Moins d’eau pour des légumes sains

Le drainage de l’eau à la surface des champs est pratiqué au printemps seulement pour assécher le sol. (Photo : Le Soleil – Denis Germain)
Les Fermes Gilles Roy et fils cultivent des concombres, des choux et des poivrons depuis six générations sur leurs terres du rang Sainte-Marguerite à Mercier. Irrigation, drainage, le producteur Christian Roy minimise l’utilisation de l’eau au profit de légumes sains.
«Quand tu mouilles le feuillage d’un plant de piment ou concombre, tu favorises des champignons», explique M. Roy. Le producteur favorise l’irrigation goutte à goutte dans ses pratiques.
Le drainage de l’eau à la surface des champs est également pratiqué au printemps pour assécher le sol. «En mai, notre sol est froid pour avoir de bonnes dates de semis pour rentrer au champ dans un sol sec. […] Le drainage de surface est nécessaire pour rentrer le plus tôt possible dans nos champs parce que les premiers gels au Québec c’est en octobre», indique Christian Roy.
3 semaines d’irrigation
Cet été, le producteur a eu recours à l’irrigation de ses terres durant les canicules qui se sont étirées pendant trois semaines consécutives. «On était à 100 % des capacités d’irrigation», confie-t-il. Les réserves souterraines étaient basses en raison de la demande grandissante au champ. «Ce n’était pas une catastrophe. On était capables de sortir l’eau des puits», poursuit-il.
Ces épisodes ne sont pas réguliers pour M. Roy. Il relate que de 2022 à 2024, les étés pluvieux ont nécessité peu d’irrigation. Les systèmes ont servi à 20 % de leur capacité.

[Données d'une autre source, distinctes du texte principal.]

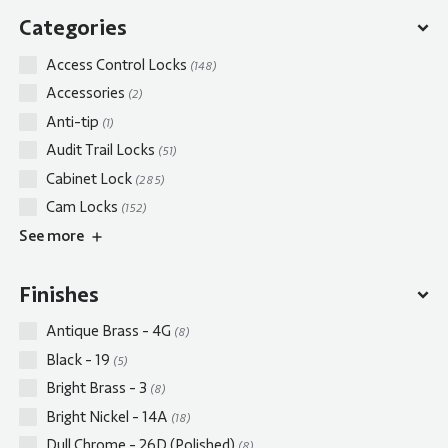
Categories
Access Control Locks
(148)
Accessories
(2)
Anti-tip
(1)
Audit Trail Locks
(51)
Cabinet Lock
(285)
Cam Locks
(152)
See
more
Finishes
Antique Brass - 4G
(8)
Black - 19
(5)
Bright Brass - 3
(8)
Bright Nickel - 14A
(18)
Dull Chrome - 26D (Polished)
(8)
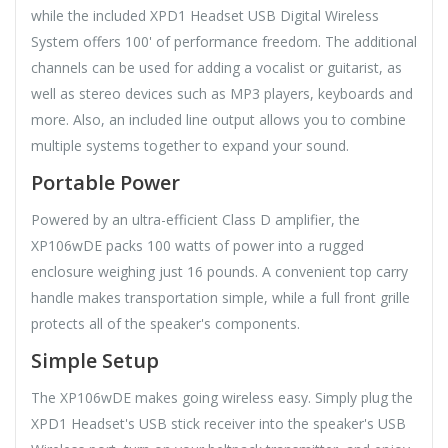
while the included XPD1 Headset USB Digital Wireless
System offers 100' of performance freedom. The additional
channels can be used for adding a vocalist or guitarist, as
well as stereo devices such as MP3 players, keyboards and
more. Also, an included line output allows you to combine
multiple systems together to expand your sound.
Portable Power
Powered by an ultra-efficient Class D amplifier, the
XP106wDE packs 100 watts of power into a rugged
enclosure weighing just 16 pounds. A convenient top carry
handle makes transportation simple, while a full front grille
protects all of the speaker's components.
Simple Setup
The XP106wDE makes going wireless easy. Simply plug the
XPD1 Headset's USB stick receiver into the speaker's USB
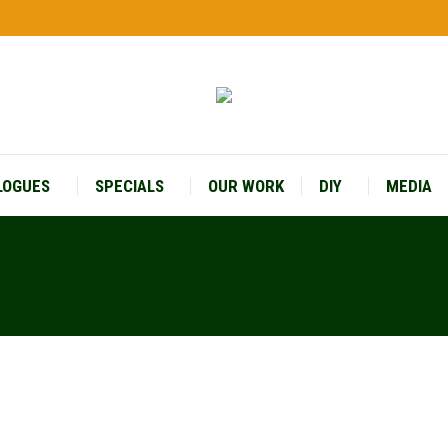
LOGUES
SPECIALS
OUR WORK
DIY
MEDIA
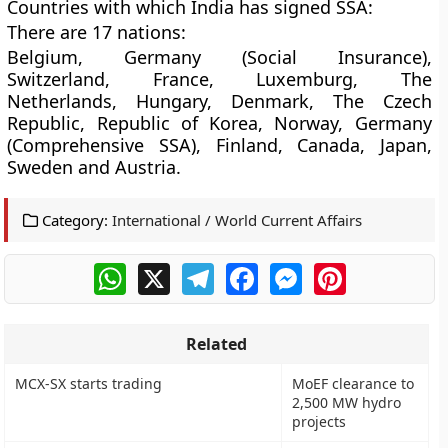
Countries with which India has signed SSA:
There are 17 nations:
Belgium, Germany (Social Insurance),
Switzerland, France, Luxemburg, The
Netherlands, Hungary, Denmark, The Czech
Republic, Republic of Korea, Norway, Germany
(Comprehensive SSA), Finland, Canada, Japan,
Sweden and Austria.
Category:
International / World Current Affairs
WhatsApp
X
Telegram
Facebook
Messenger
Pinterest
Related
MCX-SX starts trading
MoEF clearance to
2,500 MW hydro
projects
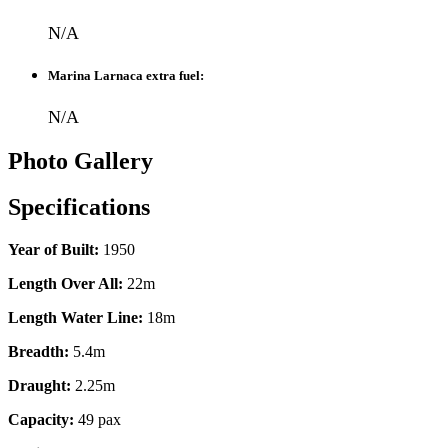
N/A
Marina Larnaca extra fuel:
N/A
Photo Gallery
Specifications
Year of Built:
1950
Length Over All:
22m
Length Water Line:
18m
Breadth:
5.4m
Draught:
2.25m
Capacity:
49 pax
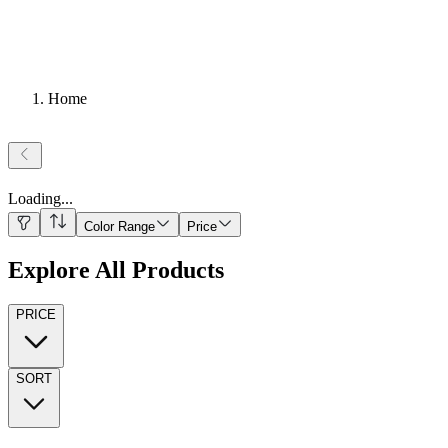
Home
Loading
...
Color Range
Price
Explore All Products
PRICE
SORT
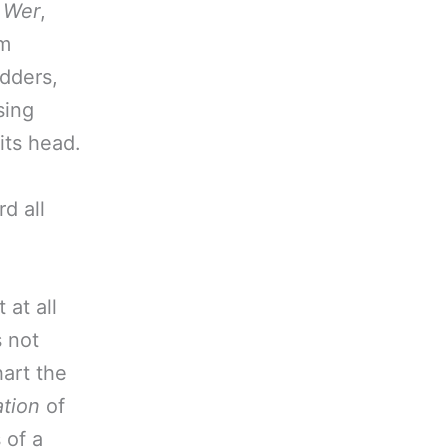
n
Wer
,
em
adders,
sing
its head.
d all
 at all
s not
hart the
tion
of
 of a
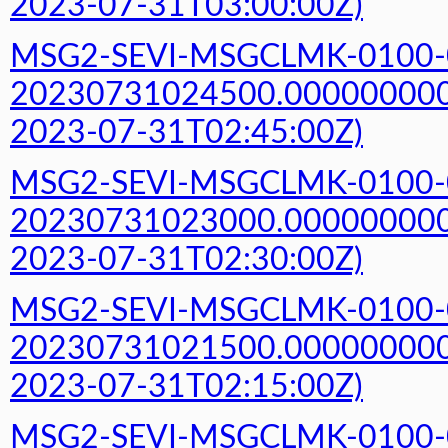
2023-07-31T03:00:00Z)
MSG2-SEVI-MSGCLMK-0100-
20230731024500.000000000Z
2023-07-31T02:45:00Z)
MSG2-SEVI-MSGCLMK-0100-
20230731023000.000000000Z
2023-07-31T02:30:00Z)
MSG2-SEVI-MSGCLMK-0100-
20230731021500.000000000Z
2023-07-31T02:15:00Z)
MSG2-SEVI-MSGCLMK-0100-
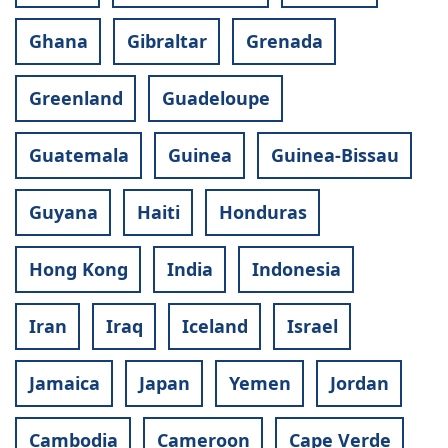
Ghana
Gibraltar
Grenada
Greenland
Guadeloupe
Guatemala
Guinea
Guinea-Bissau
Guyana
Haiti
Honduras
Hong Kong
India
Indonesia
Iran
Iraq
Iceland
Israel
Jamaica
Japan
Yemen
Jordan
Cambodia
Cameroon
Cape Verde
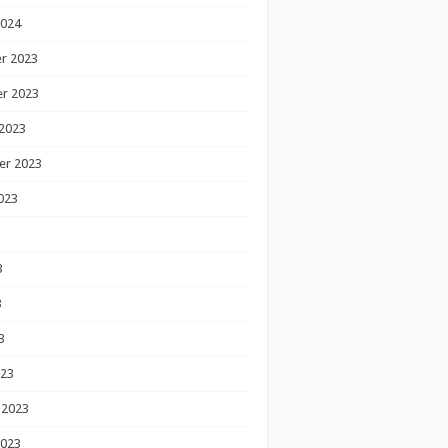
2024
r 2023
r 2023
2023
er 2023
023
3
3
3
023
 2023
2023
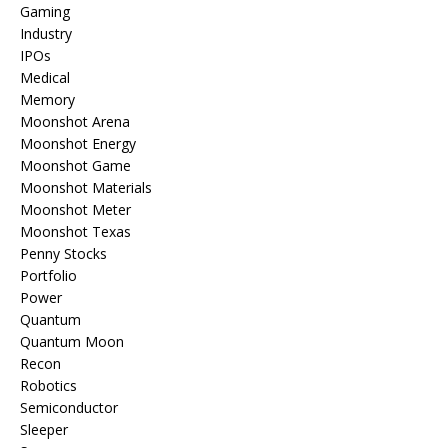
Gaming
Industry
IPOs
Medical
Memory
Moonshot Arena
Moonshot Energy
Moonshot Game
Moonshot Materials
Moonshot Meter
Moonshot Texas
Penny Stocks
Portfolio
Power
Quantum
Quantum Moon
Recon
Robotics
Semiconductor
Sleeper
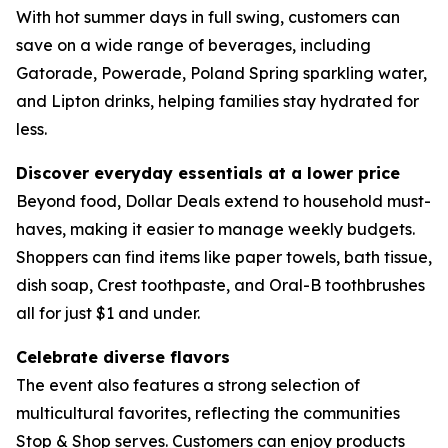
With hot summer days in full swing, customers can
save on a wide range of beverages, including
Gatorade, Powerade, Poland Spring sparkling water,
and Lipton drinks, helping families stay hydrated for
less.
Discover everyday essentials at a lower price
Beyond food, Dollar Deals extend to household must-
haves, making it easier to manage weekly budgets.
Shoppers can find items like paper towels, bath tissue,
dish soap, Crest toothpaste, and Oral-B toothbrushes
all for just $1 and under.
Celebrate diverse flavors
The event also features a strong selection of
multicultural favorites, reflecting the communities
Stop & Shop serves. Customers can enjoy products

Le producteur ne craint pas qu’un manque d’eau puisse avoir raison de ses cultures. L’eau de la nappe phréatique se renouvelle, selon lui. Christian Roy s’inquiète davantage des conditions de vente de ses légumes bien souvent laissés au prix coûtant ou bien en dessous. «Avant de manquer d’eau, on va manquer de légumes parce qu’on n’a pas de prix pour nos légumes au Québec», confie-t-il.
En agriculture, un prix se rattache à l’usage de pesticides, d’engrais et de l’eau. «Il y a un coût à pomper de l’eau en considérant les tuyaux, le diésel, les pompes», énumère M. Roy. Le producteur parle d’une agriculture de précision pratiquée au Québec.

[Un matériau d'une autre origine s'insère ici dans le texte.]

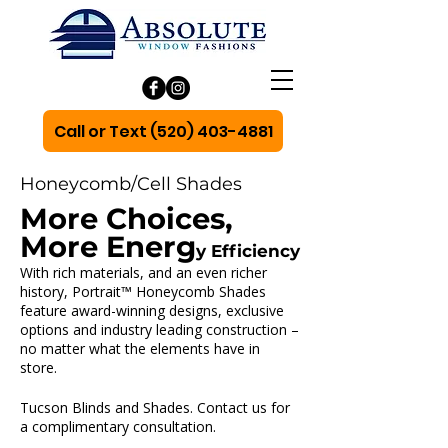
Call or Text (520) 403-4881
Honeycomb/Cell Shades
More Choices,
More Energ
y Efficiency
With rich materials, and an even richer
history, Portrait™ Honeycomb Shades
feature award-winning designs, exclusive
options and industry leading construction –
no matter what the elements have in
store.
Tucson Blinds and Shades. Contact us for
a complimentary consultation.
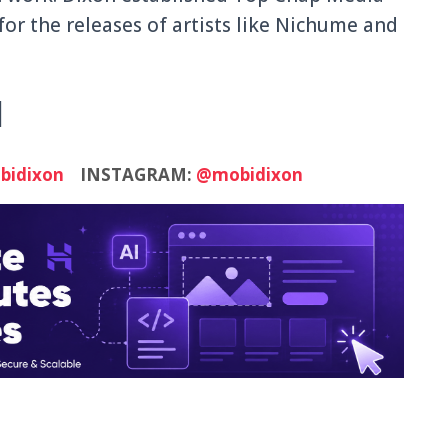
 for the releases of artists like Nichume and
N
idixon
INSTAGRAM:
@mobidixon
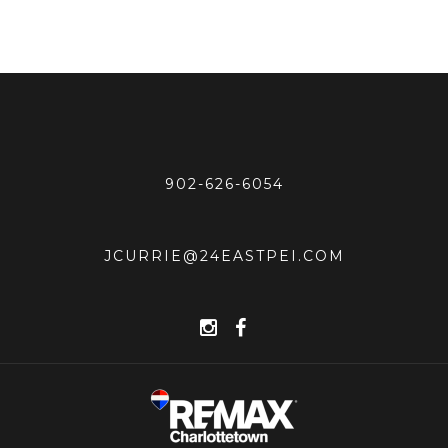
902-626-6054
JCURRIE@24EASTPEI.COM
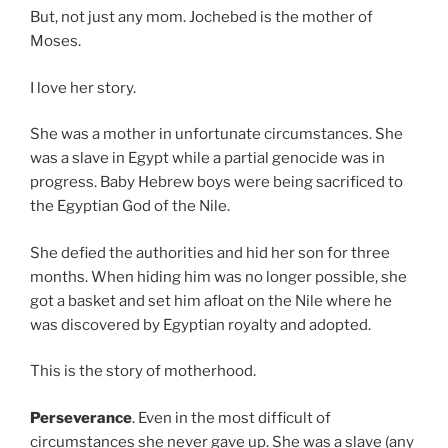
But, not just any mom. Jochebed is the mother of
Moses.
I love her story.
She was a mother in unfortunate circumstances. She
was a slave in Egypt while a partial genocide was in
progress. Baby Hebrew boys were being sacrificed to
the Egyptian God of the Nile.
She defied the authorities and hid her son for three
months. When hiding him was no longer possible, she
got a basket and set him afloat on the Nile where he
was discovered by Egyptian royalty and adopted.
This is the story of motherhood.
Perseverance
. Even in the most difficult of
circumstances she never gave up. She was a slave (any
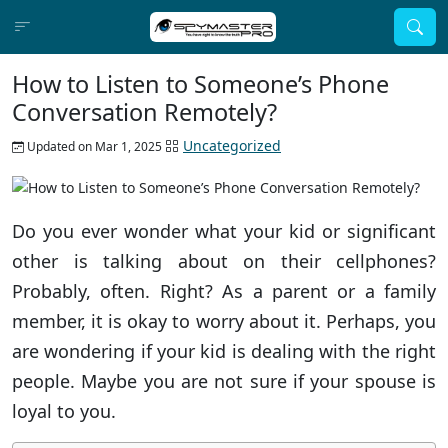
How to Listen to Someone’s Phone
Conversation Remotely?
Uncategorized
Updated on Mar 1, 2025
Do you ever wonder what your kid or significant
other is talking about on their cellphones?
Probably, often. Right? As a parent or a family
member, it is okay to worry about it. Perhaps, you
are wondering if your kid is dealing with the right
people. Maybe you are not sure if your spouse is
loyal to you.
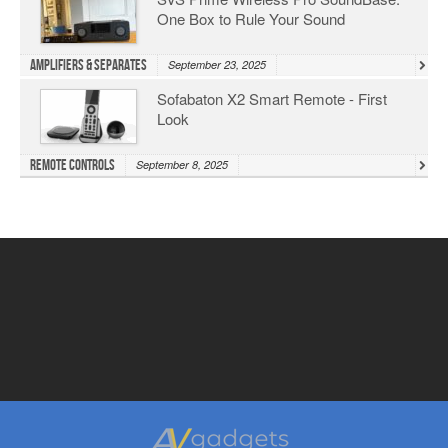
One Box to Rule Your Sound
Amplifiers & Separates
September 23, 2025
Sofabaton X2 Smart Remote - First
Look
Remote Controls
September 8, 2025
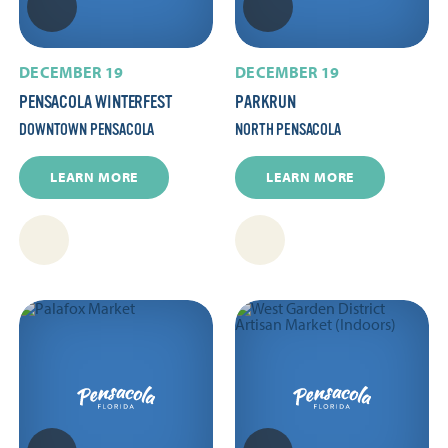
DECEMBER 19
DECEMBER 19
PENSACOLA WINTERFEST
PARKRUN
DOWNTOWN PENSACOLA
NORTH PENSACOLA
LEARN MORE
LEARN MORE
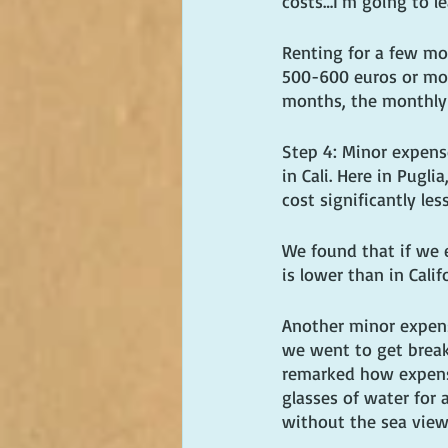
costs…I'm going to le
Renting for a few mon
500-600 euros or more
months, the monthly
Step 4: Minor expense
in Cali. Here in Pugli
cost significantly less
We found that if we 
is lower than in Calif
Another minor expense
we went to get breakf
remarked how expensiv
glasses of water for 
without the sea view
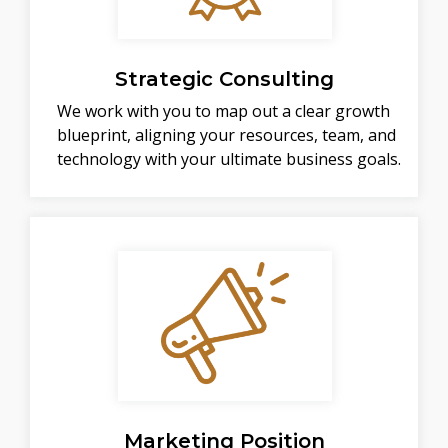
Strategic Consulting
We work with you to map out a clear growth
blueprint, aligning your resources, team, and
technology with your ultimate business goals.
Marketing Position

Adapter les pratiques agricoles
L’agronome Jean Caron parle en faveur de l’irrigation des terres agricoles en présence d’«épisodes de sécheresse importants». Le professeur-chercheur en physique du sol à l'Université Laval à Québec ajoute qu’une adaptation des pratiques agricoles peut être aidante pour la recharge de la nappe phréatique. Les cultures intensives, comme le maïs et le soya, ne favorisent pas l’infiltration de l’eau. M. Caron recommande une culture de plantes fourragères reconnues pour leur système racinaire. «Le sol, tu le fais travailler deux années, l’autre année tu l’envoies en rotation à faire du fourrage. Le gain de productivité, les deux années suivantes, va compenser pour la perte», résume Jean Caron. Les plantes fourragères jouent sur deux volets : nourrir le sol de matières organiques et contribuer à l’écoulement de l’eau vers la nappe phréatique.
Il recommande aussi le retour des digues enrochées. Ces espaces sur les terres agricoles emmagasinaient l’eau avant qu’elle ne descendre dans le sol. Ces digues sont disparues afin de hausser les surfaces de production. «Il faut ramener des structures qui vont permettre une meilleure infiltration», indique Jean Caron.
Des ouvrages sont en cours pour pallier la situation en Montérégie-Ouest. Daniel Paradis, professeur agrégé à l’Institut national de la recherche scientifique (INRS), explique que des spécialistes dressent un portrait des pratiques de gestion de l’eau dans tous les secteurs d’activité. L’objectif du projet de Gestion régionale des ressources en eau (GÉREAU) : réduire la pression sur l’eau pour mieux l’utiliser. Par la suite, les spécialistes réfléchiront aux solutions possibles.